Scheduling-Guided Automatic Processing of Massive Hyperspectral Image Classification on Cloud Computing Architectures

Zebin Wu,Jin Sun,Yi Zhang,Yaoqin Zhu,Jun Li,Antonio Plaza,Jón Atli Benediktsson,Zhihui Wei,Jon Atli Benediktsson
DOI: https://doi.org/10.1109/tcyb.2020.3026673
IF: 11.8
2021-07-01
IEEE Transactions on Cybernetics
Abstract:The large data volume and high algorithm complexity of hyperspectral image (HSI) problems have posed big challenges for efficient classification of massive HSI data repositories. Recently, cloud computing architectures have become more relevant to address the big computational challenges introduced in the HSI field. This article proposes an acceleration method for HSI classification that relies on scheduling metaheuristics to automatically and optimally distribute the workload of HSI applications across multiple computing resources on a cloud platform. By analyzing the procedure of a representative classification method, we first develop its distributed and parallel implementation based on the MapReduce mechanism on Apache Spark. The subtasks of the processing flow that can be processed in a distributed way are identified as divisible tasks. The optimal execution of this application on Spark is further formulated as a divisible scheduling framework that takes into account both task execution precedences and task divisibility when allocating the divisible and indivisible subtasks onto computing nodes. The formulated scheduling framework is an optimization procedure that searches for optimized task assignments and partition counts for divisible tasks. Two metaheuristic algorithms are developed to solve this divisible scheduling problem. The scheduling results provide an optimized solution to the automatic processing of HSI big data on clouds, improving the computational efficiency of HSI classification by exploring the parallelism during the parallel processing flow. Experimental results demonstrate that our scheduling-guided approach achieves remarkable speedups by facilitating the automatic processing of HSI classification on Spark, and is scalable to the increasing HSI data volume.

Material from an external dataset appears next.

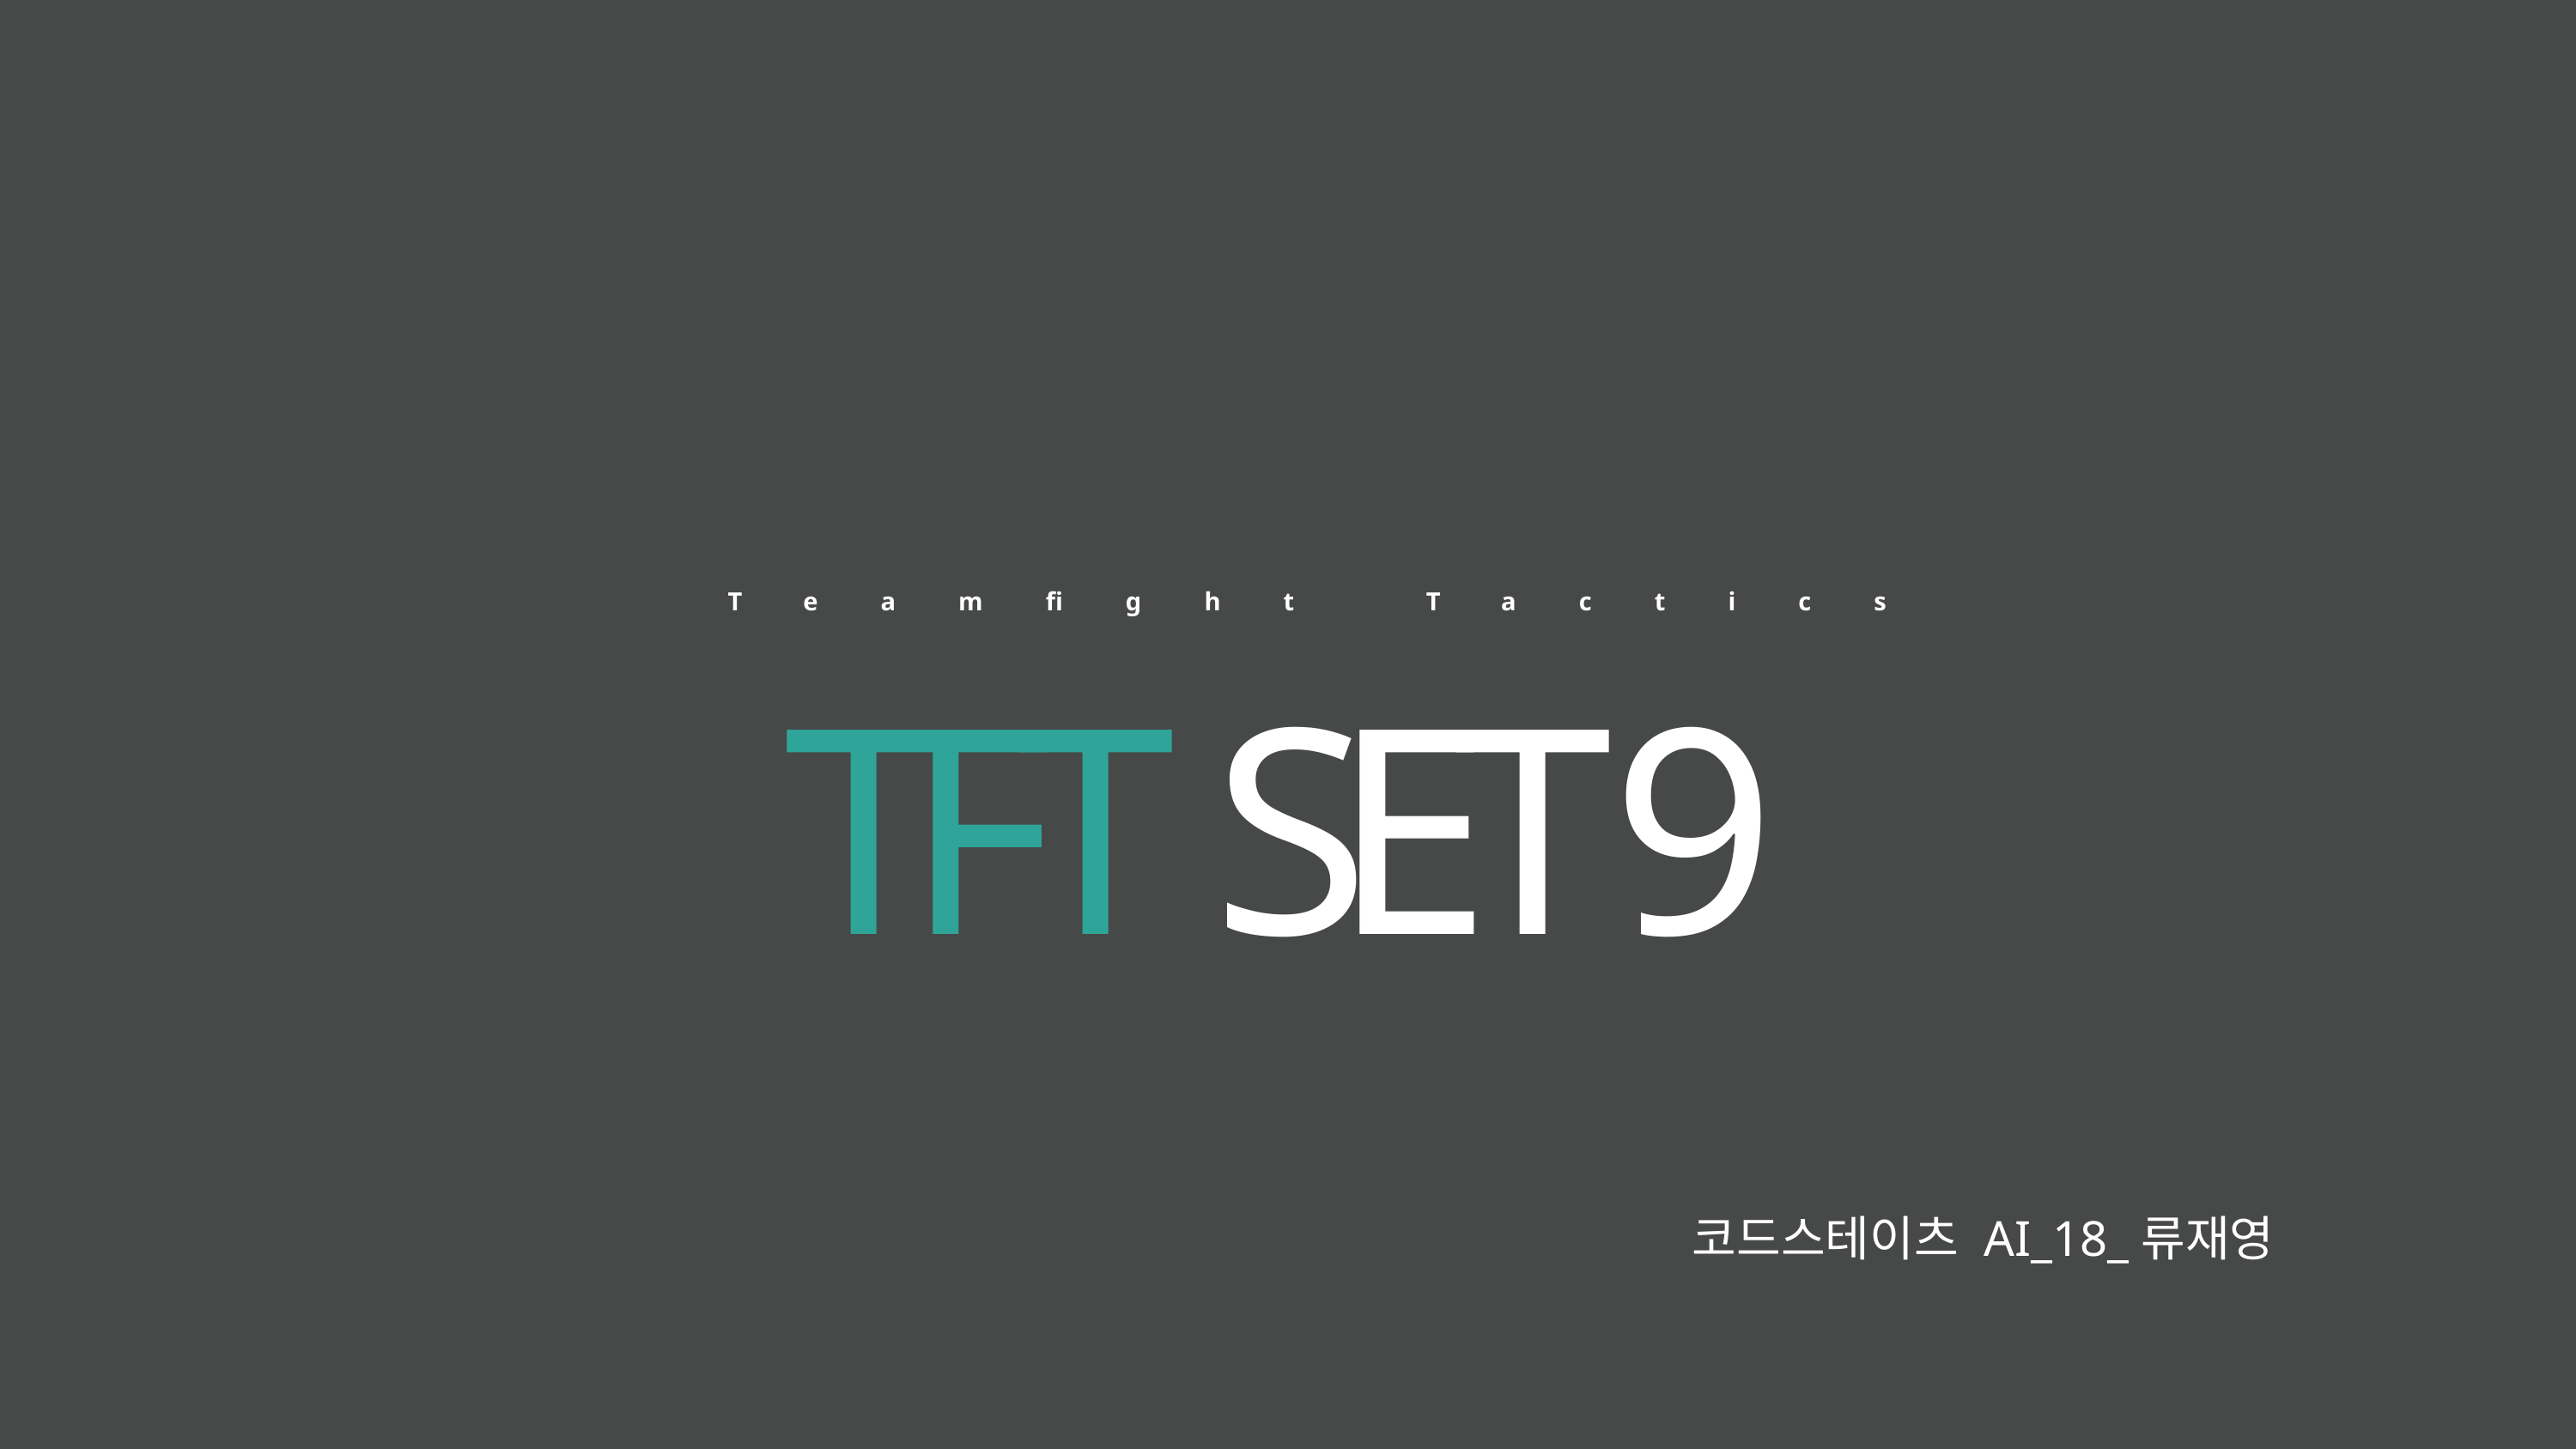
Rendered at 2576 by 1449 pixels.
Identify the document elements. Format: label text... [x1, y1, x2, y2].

automation & control systems,computer science, cybernetics, artificial intelligence
What problem does this paper attempt to address?
The problem that this paper attempts to solve is the big - data - processing challenges in hyperspectral image (HSI) classification. Specifically, due to the large amount of hyperspectral image data and high algorithm complexity, this brings huge challenges to efficient classification. To solve this problem, the author proposes an acceleration method based on the scheduling meta - heuristic algorithm for automatically and optimally allocating the workload of hyperspectral image applications on the cloud - computing architecture. By analyzing the processes of representative classification methods, first, its distributed and parallel implementation is developed on Apache Spark based on the MapReduce mechanism. Further, the optimal execution of this application on Spark is formalized as a divisible - scheduling framework, which takes into account the priority of task execution and the divisibility of tasks when allocating divisible and indivisible subtasks to computing nodes. Finally, this divisible - scheduling problem is solved through two meta - heuristic algorithms, providing optimized solutions to improve the computational efficiency of hyperspectral - image big - data processing on the cloud, especially in exploring the parallelism in the parallel - processing stream. In short, the core problem of the paper is to improve the processing efficiency of hyperspectral - image classification in the cloud - computing environment through optimizing the scheduling strategy, especially for the processing of large - scale data sets.